Monosodium Glutamate: History, the Media’s Impact, Xenophobia, & Blatant Misinformation

Maria El Hage
Lundi 21 février 2022

Now that we are two years into a global pandemic, one would think that we are over the rapid spread of misinformation about Sars-Cov-2 by now. Well…

If you read the news and Internet users’ posts, you can easily find faulty thoughts or claims ranging all the way from “we don’t know what is in the vaccine” to “drinking your own urine can be effective against Covid-19.”

One main issue with those claims is that they are problematic, especially that there are many impressionable generations who easily take in information and adopt them as a belief. Even more than that, such claims can influence anyone of any age, and could significantly impact our health, a community, or even an entire culture.

What is happening today amidst the pandemic can be compared to what happened back in 1968, when Dr. Robert Ho Man Kwok felt sick after eating at a Chinese restaurant. Kwok then presented an entire letter to a medical journal, claiming his symptoms were caused by the consumption of Monosodium Glutamate (MSG).


Put simply, MSG is a flavor enhancer composed of two substances: sodium and glutamate. The former has been defined as essential for the human diet, and the latter is a common amino acid in many animal and plant proteins that plays an important role in digestion, muscle function, immunity, and brain function.

Although glutamate is sufficiently produced by our brains in order to regulate all those processes, it is also usually found in the food we eat. In fact, it is responsible for the savory flavor typically found in mushrooms, cheeses, and broth.

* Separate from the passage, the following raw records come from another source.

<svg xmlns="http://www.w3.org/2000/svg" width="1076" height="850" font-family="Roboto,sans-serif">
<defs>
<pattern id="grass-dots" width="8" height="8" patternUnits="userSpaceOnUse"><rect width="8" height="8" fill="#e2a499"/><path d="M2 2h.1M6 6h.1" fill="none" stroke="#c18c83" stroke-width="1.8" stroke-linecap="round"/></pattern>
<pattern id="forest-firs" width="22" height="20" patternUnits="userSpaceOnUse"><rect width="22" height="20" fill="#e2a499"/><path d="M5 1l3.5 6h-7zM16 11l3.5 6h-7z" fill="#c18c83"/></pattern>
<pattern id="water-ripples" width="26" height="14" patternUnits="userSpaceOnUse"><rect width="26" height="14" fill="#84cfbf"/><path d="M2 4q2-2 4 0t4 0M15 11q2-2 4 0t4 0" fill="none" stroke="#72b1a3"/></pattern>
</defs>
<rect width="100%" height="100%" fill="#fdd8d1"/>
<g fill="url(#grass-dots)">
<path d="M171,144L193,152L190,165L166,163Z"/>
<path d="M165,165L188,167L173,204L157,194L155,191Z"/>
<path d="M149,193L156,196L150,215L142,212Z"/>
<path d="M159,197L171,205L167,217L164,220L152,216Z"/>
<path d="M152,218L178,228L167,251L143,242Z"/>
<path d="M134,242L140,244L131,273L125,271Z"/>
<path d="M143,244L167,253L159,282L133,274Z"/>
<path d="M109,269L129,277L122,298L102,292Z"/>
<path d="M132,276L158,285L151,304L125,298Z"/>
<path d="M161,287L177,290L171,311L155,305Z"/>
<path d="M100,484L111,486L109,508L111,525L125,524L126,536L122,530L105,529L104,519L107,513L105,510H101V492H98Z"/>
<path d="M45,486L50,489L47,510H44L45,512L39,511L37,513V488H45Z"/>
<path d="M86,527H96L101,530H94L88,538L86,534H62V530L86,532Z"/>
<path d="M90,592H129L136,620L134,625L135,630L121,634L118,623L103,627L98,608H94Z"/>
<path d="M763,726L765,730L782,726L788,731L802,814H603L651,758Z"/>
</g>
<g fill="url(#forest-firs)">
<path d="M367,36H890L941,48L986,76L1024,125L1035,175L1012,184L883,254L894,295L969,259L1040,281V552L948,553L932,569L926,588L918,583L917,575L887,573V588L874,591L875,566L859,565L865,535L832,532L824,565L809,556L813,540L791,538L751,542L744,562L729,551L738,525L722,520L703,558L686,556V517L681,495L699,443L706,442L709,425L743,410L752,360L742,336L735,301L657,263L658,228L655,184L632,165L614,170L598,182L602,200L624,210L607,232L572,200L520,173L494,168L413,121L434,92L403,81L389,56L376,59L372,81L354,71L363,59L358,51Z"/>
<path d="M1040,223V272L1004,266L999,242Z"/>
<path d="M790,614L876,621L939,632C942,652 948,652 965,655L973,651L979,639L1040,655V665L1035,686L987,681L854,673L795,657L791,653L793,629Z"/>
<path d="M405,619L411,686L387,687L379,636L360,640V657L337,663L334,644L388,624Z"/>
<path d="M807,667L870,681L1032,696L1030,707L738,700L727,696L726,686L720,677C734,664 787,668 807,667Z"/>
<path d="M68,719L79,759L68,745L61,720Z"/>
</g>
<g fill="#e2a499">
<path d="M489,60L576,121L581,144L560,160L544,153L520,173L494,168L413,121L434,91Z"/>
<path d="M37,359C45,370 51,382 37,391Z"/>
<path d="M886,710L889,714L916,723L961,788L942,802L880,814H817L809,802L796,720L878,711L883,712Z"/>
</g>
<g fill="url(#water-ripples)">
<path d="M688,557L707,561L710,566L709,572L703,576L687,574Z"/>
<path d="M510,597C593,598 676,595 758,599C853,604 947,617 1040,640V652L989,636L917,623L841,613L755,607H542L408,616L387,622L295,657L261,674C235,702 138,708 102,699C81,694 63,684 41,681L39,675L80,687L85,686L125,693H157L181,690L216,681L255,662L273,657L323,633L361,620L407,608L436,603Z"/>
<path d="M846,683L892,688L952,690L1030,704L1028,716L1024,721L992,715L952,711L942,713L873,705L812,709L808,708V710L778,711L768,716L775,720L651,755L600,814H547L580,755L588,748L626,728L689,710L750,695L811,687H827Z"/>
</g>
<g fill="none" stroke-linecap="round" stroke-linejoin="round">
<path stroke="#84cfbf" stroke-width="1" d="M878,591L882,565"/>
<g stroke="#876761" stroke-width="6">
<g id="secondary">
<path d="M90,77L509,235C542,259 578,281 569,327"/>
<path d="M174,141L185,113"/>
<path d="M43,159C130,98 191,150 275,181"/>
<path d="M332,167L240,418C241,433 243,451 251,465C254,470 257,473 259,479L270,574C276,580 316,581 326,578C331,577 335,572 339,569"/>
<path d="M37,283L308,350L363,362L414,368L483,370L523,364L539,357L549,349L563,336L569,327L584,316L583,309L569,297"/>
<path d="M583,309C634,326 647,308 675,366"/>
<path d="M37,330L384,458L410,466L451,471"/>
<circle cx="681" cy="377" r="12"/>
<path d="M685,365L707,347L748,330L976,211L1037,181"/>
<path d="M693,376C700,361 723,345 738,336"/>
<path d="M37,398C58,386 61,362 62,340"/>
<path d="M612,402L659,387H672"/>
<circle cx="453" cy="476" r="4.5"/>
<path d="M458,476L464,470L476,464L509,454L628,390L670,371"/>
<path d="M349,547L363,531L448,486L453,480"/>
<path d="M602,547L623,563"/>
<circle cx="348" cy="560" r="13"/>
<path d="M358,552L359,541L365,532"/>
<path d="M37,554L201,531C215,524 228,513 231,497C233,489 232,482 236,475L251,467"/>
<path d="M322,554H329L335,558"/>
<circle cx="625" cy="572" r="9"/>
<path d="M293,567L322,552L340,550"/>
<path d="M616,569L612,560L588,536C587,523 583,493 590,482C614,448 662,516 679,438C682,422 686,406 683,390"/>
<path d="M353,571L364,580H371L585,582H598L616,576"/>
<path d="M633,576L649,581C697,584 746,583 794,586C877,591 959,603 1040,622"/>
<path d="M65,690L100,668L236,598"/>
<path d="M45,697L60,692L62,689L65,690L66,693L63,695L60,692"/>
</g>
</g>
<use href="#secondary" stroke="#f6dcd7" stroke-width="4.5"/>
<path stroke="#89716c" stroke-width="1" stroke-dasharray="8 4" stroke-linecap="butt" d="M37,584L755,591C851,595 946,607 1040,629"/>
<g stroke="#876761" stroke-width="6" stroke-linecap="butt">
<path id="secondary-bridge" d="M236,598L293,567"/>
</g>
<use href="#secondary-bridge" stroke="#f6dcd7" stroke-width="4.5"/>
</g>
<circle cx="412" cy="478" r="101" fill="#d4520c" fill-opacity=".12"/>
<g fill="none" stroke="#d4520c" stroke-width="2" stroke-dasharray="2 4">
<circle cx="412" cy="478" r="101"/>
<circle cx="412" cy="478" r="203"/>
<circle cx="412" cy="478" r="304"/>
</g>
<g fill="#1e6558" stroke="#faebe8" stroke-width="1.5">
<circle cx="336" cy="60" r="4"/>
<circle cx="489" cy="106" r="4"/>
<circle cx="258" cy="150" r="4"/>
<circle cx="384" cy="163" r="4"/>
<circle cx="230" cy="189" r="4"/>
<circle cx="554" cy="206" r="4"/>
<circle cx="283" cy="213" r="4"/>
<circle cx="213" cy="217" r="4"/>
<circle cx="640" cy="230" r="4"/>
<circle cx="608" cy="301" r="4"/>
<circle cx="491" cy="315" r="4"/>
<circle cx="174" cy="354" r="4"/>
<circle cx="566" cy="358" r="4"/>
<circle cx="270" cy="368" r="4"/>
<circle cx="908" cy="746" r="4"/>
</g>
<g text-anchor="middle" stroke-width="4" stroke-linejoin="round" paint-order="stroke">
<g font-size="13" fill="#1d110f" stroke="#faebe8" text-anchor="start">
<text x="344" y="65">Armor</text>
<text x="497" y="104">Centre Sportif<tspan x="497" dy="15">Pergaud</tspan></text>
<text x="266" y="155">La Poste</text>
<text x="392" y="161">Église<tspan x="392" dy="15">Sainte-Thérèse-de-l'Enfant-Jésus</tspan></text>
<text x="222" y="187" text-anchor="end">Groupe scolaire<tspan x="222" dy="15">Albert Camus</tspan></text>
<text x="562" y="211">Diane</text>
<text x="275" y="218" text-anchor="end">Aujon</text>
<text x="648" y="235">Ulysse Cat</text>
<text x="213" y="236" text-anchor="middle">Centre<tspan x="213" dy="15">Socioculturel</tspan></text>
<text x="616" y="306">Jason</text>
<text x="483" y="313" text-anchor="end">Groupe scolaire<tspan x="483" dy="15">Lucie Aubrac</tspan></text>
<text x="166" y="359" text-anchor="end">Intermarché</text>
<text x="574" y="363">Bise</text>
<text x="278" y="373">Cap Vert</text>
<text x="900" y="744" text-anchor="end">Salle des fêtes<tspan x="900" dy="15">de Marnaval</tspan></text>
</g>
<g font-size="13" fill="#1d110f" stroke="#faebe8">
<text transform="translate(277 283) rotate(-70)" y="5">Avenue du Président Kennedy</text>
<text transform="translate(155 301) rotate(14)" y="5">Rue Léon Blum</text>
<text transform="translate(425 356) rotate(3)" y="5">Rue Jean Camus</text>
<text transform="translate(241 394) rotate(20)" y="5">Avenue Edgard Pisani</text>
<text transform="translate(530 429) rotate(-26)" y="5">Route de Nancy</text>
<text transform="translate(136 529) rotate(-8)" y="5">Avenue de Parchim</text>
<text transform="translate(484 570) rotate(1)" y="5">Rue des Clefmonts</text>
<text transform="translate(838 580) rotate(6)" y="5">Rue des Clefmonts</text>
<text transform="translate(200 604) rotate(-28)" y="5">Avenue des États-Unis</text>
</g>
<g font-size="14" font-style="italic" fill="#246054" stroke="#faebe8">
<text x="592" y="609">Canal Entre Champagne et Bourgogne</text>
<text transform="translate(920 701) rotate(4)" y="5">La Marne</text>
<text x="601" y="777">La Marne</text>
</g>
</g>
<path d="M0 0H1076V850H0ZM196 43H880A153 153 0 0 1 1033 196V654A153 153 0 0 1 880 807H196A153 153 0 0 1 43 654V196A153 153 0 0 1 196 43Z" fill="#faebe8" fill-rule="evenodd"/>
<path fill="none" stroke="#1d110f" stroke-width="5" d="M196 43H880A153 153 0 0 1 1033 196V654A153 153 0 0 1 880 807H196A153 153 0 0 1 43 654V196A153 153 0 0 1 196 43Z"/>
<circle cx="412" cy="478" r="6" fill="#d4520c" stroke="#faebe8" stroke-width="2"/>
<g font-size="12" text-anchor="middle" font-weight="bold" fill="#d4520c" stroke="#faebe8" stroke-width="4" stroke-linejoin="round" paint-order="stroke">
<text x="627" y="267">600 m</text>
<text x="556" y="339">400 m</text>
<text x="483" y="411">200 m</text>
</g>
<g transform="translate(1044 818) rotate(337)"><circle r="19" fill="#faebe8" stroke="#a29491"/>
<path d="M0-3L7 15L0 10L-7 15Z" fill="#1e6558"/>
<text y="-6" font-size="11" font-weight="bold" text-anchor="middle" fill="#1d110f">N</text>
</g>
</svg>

After the isolation of high quantities of glutamate in 1908 by Dr. Kikunae Ikeda, it was combined with another flavor enhancer (sodium) to create a savory seasoning: monosodium glutamate.

What MSG does is that it enhances “umami”, which is classified nowadays as the fifth basic taste, alongside sweet, bitter, salty, and sour. And by the 1930s, MSG became a “kitchen essential” across Asia.

Now that you know all of this, let’s go back to our story. At the time Kwok sent his letter, MSG wasn’t tested for toxicity yet – which makes people’s outrage somewhat understandable. However, this anger was more of a reaction to the title of the letter: “Chinese Restaurant Syndrome.”

Despite the use of MSG in various cuisines, there was an overall prejudice in the United States against Asian food practices, labeling the foods as unusual and hazardous. Thus, such a story has sparked years of biased and xenophobic journalism which alleged that eating at a Chinese restaurant will result in illness.

Moreover, studies done on MSG claimed that consumption of this seasoning leads to brain damage, which was later proven to be faulty; the brain damage resulted from a glutamate imbalance inside the brain, not from the MSG ingested. For years, it was not just bigotry in headlines, but also doctors who considered “Chinese Restaurant Syndrome” an actual illness.

Fortunately, modern research on MSG has debunked this discriminatory view of the seasoning and, on the contrary, highlights the role MSG has on metabolism. In some consumers, ingesting large amounts of MSG could lead to unpleasant symptoms, but isn’t it equally the case for high consumptions of spices, sugar, and/or salt?

Henceforth, remain aware of what is presented and portrayed in the media. A lot of what people allege stems from intolerance, ignorance, and desire to have their name on the news. Not everyone who declares being a professional or an academic really is, and not everyone who has a big following knows what they’re talking about. Always fact-check your information and ask a professional in the corresponding field.